There are two matters of serious concern:
You have misused the authority of the New England Journal of Medicine
and the authors of this July 2004 paper to promote a claim which has no
basis in that study and which is explicitly rejected by the authors of
The supposed 133 per-day-rate of civilian deaths is one of several
“estimates” used by you and many of your readers to make unwarranted
claims about the relative value of different studies of Iraqi mortality,
and the likely overall death toll. Your use of this figure, and the use
made of it by others, has thus helped to spread confusion and
misinformation on a matter which is of the utmost gravity, and where
therefore the highest standards of rigour and professionalism are needed
from those claiming academic expertise and authority.
Now Sloboda does have one point here. Roberts cites the NEJM as the source for the 133 figure when it’s not contained in that paper but calculated from it. The cite should be to a document where the details of the calculation are given. But Sloboda’s other points are wrong. Clearly the NEJM paper can be used to construct an estimate, regardless of what Hoge thinks. And before the IBC accuses Roberts of spreading confusion, they might want to put their own house in order.
Roberts explains how the 133 number was calculated in his reply, but this bit is the most interesting:
Finally, we measured the sensitivity of your surveillance system during
the first 18 months, we found it was <5%. This is what we generously
referred to in the HPN paper as “cannot be more than 20% complete.” The
Falluja deaths in our data set were recorded by month and in IBC Falluja
deaths were not as distinct as elsewhere so that we could not match
them.

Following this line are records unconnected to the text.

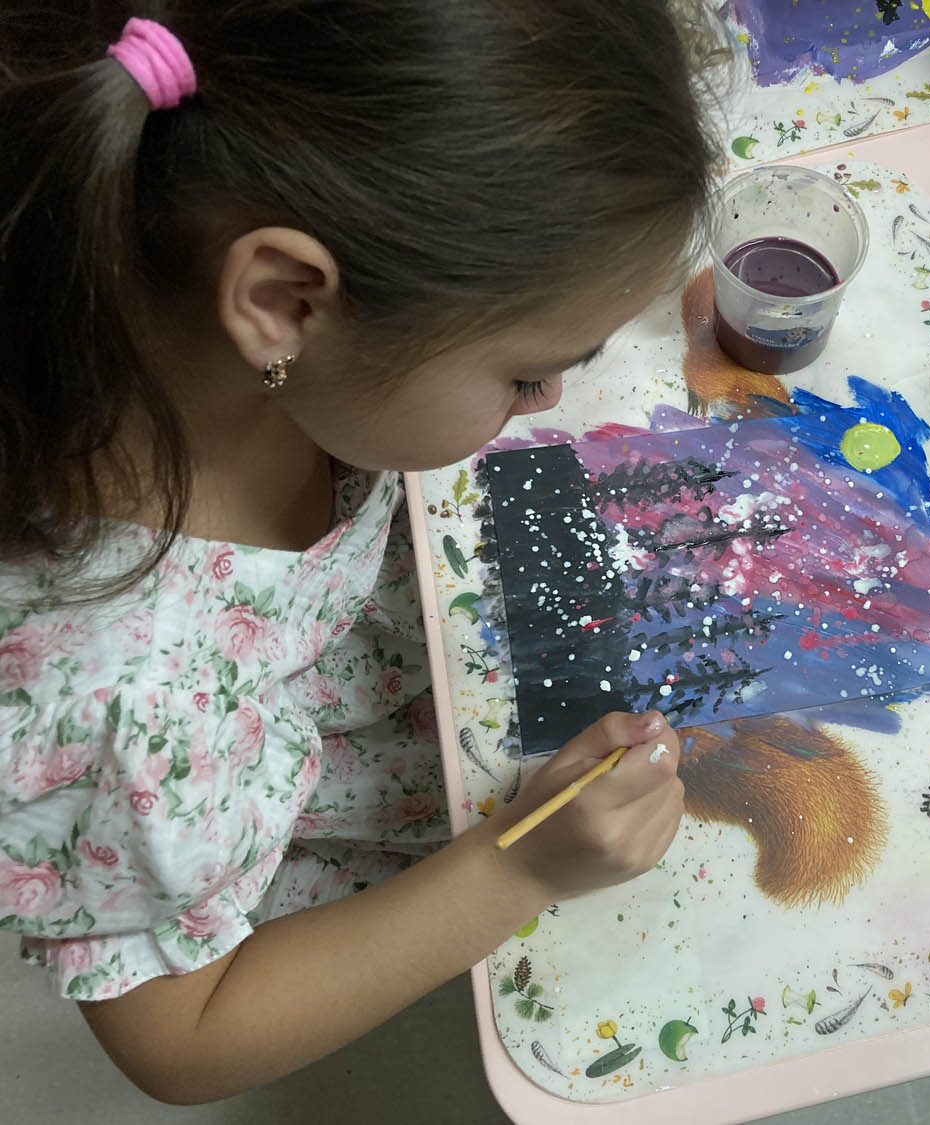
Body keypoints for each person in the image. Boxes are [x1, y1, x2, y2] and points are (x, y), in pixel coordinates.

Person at [0, 2, 714, 1103]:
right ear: (285, 302)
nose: (547, 402)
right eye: (526, 372)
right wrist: (519, 867)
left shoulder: (211, 314)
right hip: (282, 837)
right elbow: (185, 1039)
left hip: (371, 659)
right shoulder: (128, 701)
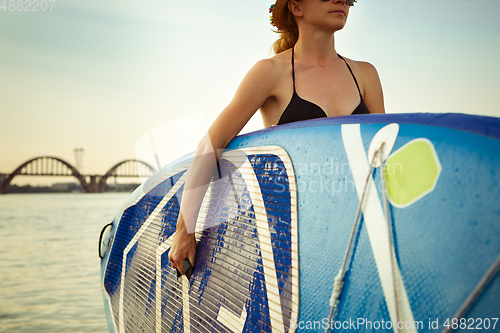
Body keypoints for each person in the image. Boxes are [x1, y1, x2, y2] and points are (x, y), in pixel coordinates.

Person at [168, 0, 385, 275]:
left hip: (356, 230)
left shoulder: (365, 74)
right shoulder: (271, 72)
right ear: (295, 7)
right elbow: (211, 145)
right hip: (292, 240)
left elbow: (381, 157)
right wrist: (184, 230)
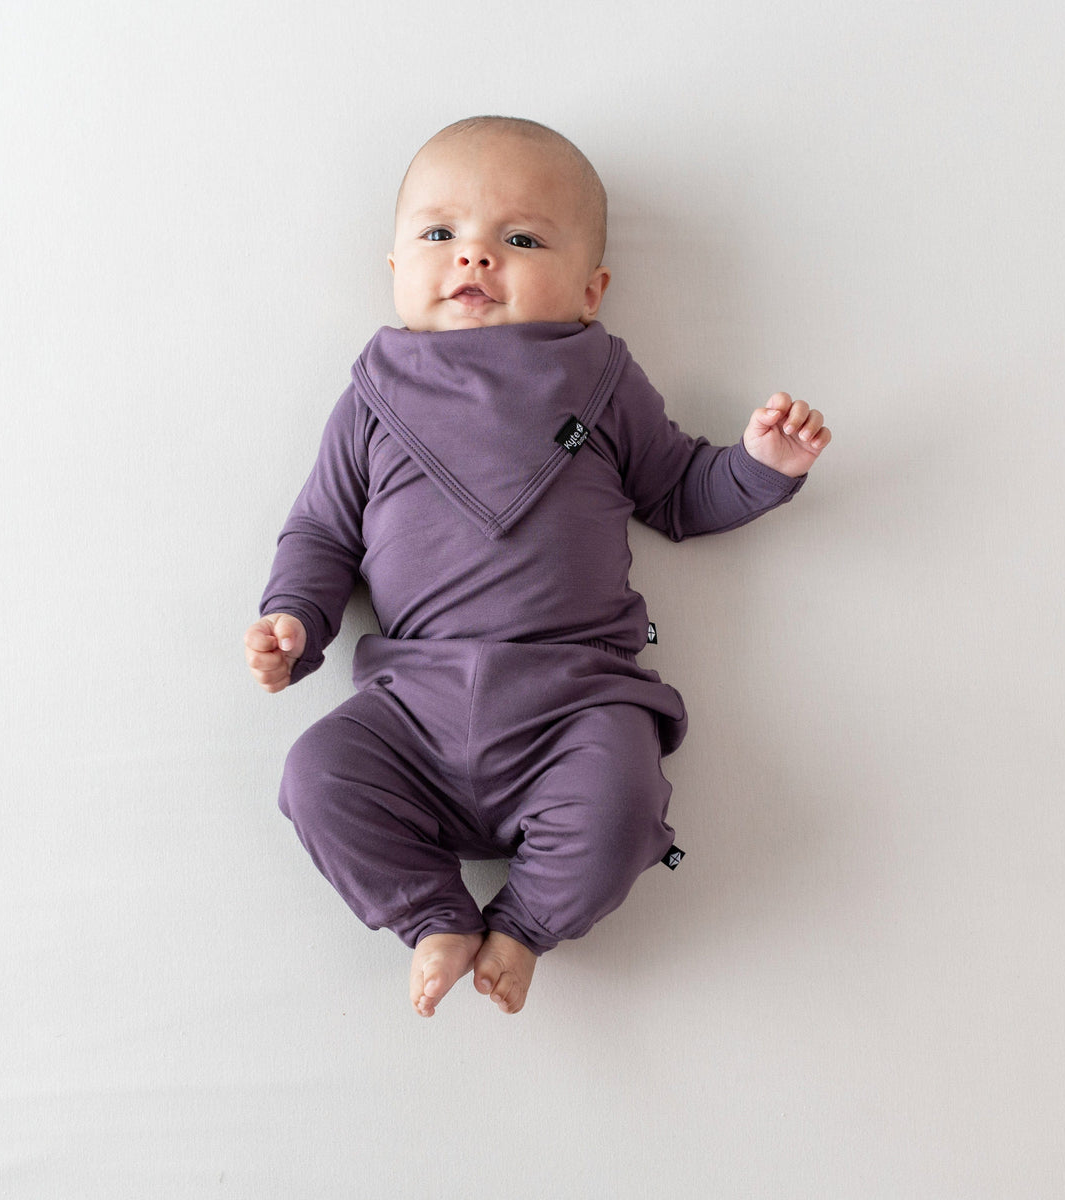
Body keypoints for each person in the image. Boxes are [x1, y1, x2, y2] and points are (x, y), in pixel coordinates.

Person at [244, 116, 831, 1018]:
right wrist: (296, 618)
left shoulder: (597, 377)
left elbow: (677, 491)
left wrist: (760, 468)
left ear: (590, 290)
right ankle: (432, 918)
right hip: (413, 707)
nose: (474, 259)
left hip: (575, 700)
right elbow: (323, 529)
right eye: (441, 235)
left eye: (519, 240)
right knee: (316, 774)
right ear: (397, 270)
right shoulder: (373, 394)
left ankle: (521, 928)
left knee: (623, 803)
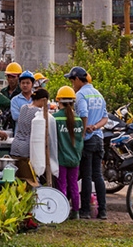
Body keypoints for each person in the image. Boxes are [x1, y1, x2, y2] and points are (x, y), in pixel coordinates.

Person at [67, 66, 108, 220]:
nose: (72, 85)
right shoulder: (98, 94)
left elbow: (83, 113)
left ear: (78, 79)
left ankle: (84, 210)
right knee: (98, 175)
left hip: (88, 141)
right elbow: (105, 118)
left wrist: (83, 132)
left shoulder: (80, 95)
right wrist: (95, 127)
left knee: (86, 175)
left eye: (72, 81)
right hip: (99, 138)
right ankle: (102, 211)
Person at [9, 88, 57, 184]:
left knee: (17, 179)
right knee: (28, 180)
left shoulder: (23, 107)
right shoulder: (38, 113)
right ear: (43, 100)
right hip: (27, 149)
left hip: (15, 146)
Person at [54, 86, 83, 219]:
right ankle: (76, 212)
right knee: (74, 186)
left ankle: (62, 212)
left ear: (58, 101)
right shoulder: (78, 120)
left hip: (61, 158)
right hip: (75, 158)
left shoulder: (55, 118)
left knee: (62, 186)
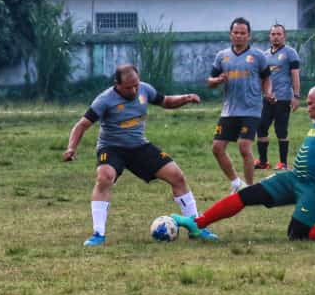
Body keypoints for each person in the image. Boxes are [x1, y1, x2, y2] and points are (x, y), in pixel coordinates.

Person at [173, 69, 315, 241]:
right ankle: (198, 223)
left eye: (311, 103)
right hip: (294, 178)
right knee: (246, 195)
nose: (307, 108)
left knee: (296, 234)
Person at [63, 64, 217, 246]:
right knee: (104, 178)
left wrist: (185, 98)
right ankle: (98, 234)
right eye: (129, 87)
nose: (134, 90)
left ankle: (196, 226)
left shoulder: (145, 89)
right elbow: (82, 125)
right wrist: (71, 148)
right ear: (117, 84)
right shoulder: (104, 100)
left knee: (177, 177)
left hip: (139, 146)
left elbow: (166, 101)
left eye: (136, 84)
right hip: (112, 148)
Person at [207, 17, 273, 193]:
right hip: (229, 110)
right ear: (230, 34)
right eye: (236, 32)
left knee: (244, 147)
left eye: (243, 33)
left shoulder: (258, 56)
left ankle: (250, 189)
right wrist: (218, 80)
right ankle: (236, 183)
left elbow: (266, 78)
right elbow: (210, 81)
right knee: (217, 148)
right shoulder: (222, 56)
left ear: (249, 36)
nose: (239, 36)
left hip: (251, 109)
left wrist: (267, 92)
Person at [255, 23, 301, 171]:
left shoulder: (290, 53)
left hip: (283, 98)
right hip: (267, 98)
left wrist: (296, 95)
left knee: (281, 130)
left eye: (279, 34)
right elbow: (262, 78)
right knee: (261, 128)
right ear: (269, 36)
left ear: (284, 36)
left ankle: (283, 163)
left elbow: (295, 74)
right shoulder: (264, 55)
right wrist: (263, 93)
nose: (276, 37)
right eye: (273, 34)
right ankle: (263, 162)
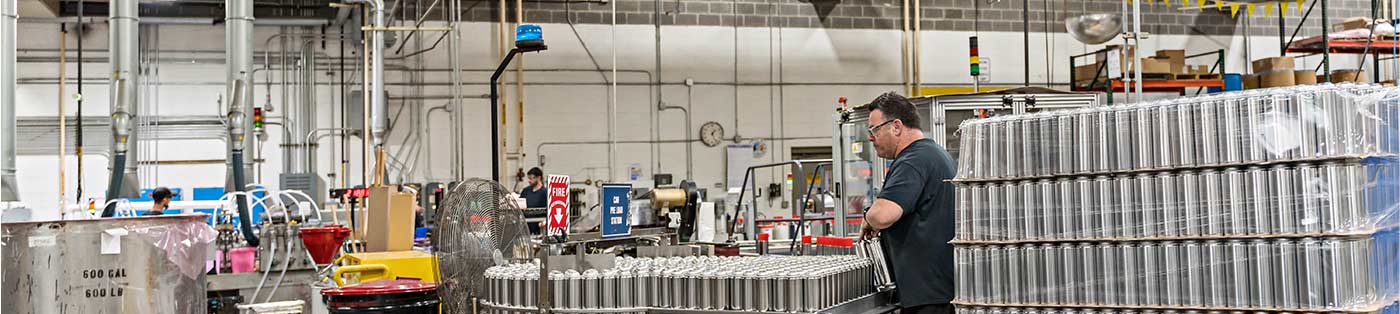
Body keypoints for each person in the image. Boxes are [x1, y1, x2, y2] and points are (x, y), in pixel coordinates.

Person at [859, 92, 957, 314]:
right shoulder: (935, 153)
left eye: (874, 129)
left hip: (927, 298)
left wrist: (868, 218)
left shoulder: (912, 161)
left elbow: (882, 215)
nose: (870, 137)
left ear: (896, 126)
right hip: (939, 291)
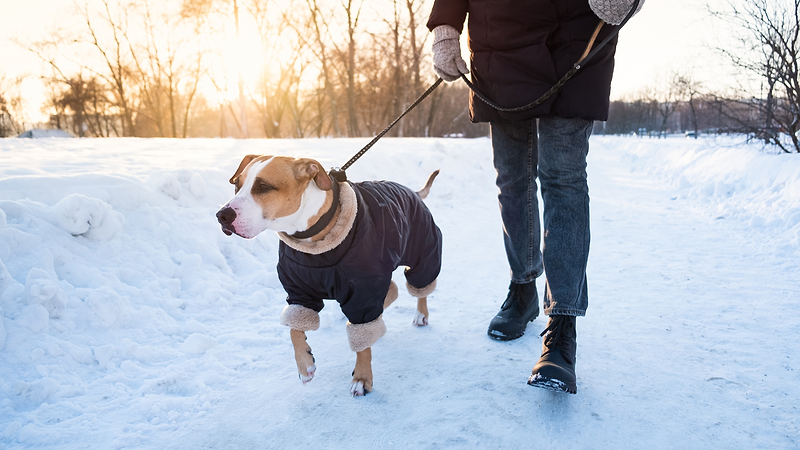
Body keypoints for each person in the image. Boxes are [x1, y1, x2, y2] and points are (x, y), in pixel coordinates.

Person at [427, 0, 643, 394]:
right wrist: (446, 30)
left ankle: (562, 326)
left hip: (576, 34)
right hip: (500, 35)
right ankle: (523, 285)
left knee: (564, 179)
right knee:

However, among the other 21 violent deaths we encountered in our
random sample of 988 households, one was in the IBC data set. Thus,
unless you have evaluated the sensitivity of your system from some
independent data source, I hope you will temper the statements you make
about the complete nature of the IBC dataset.
5% completeness is the norm of newspaper reporting in times of war. (See
Patrick Ball’s work in Guatemala online with the AAAS) I suspect and
hope that the sensitivity has increased over time as systems have
improved and the role of major battles with airpower has diminished.
But, the speculation in the press that the real number might only be
twice the IBC tally is preposterous.
Last October 11th, I was invited at 2 hours notice before a flight left
to appear on the BBC program Newsnight with Jack Straw. I called you at
that time, hoping to hear that IBC had calibrated the system and to give
you the chance to defend the IBC sensitivity before saying on-air that I
had found it to be ~5% complete. Because we did not speak, I did not
then, and up until now, report our evaluation of your sensitivity in
public. I thought I was doing you a favor by calling.
5) As for your “Speculation is no substitute” paper, I discussed it with
some of my coauthors when it arrived. We decided that it was so devoid
of credibility, and so laden with self-interest rather than the interest
of the Iraqis, it did not merit a response.
The “Speculation is no substitute” paper contains serious errors which the IBC refuse to correct.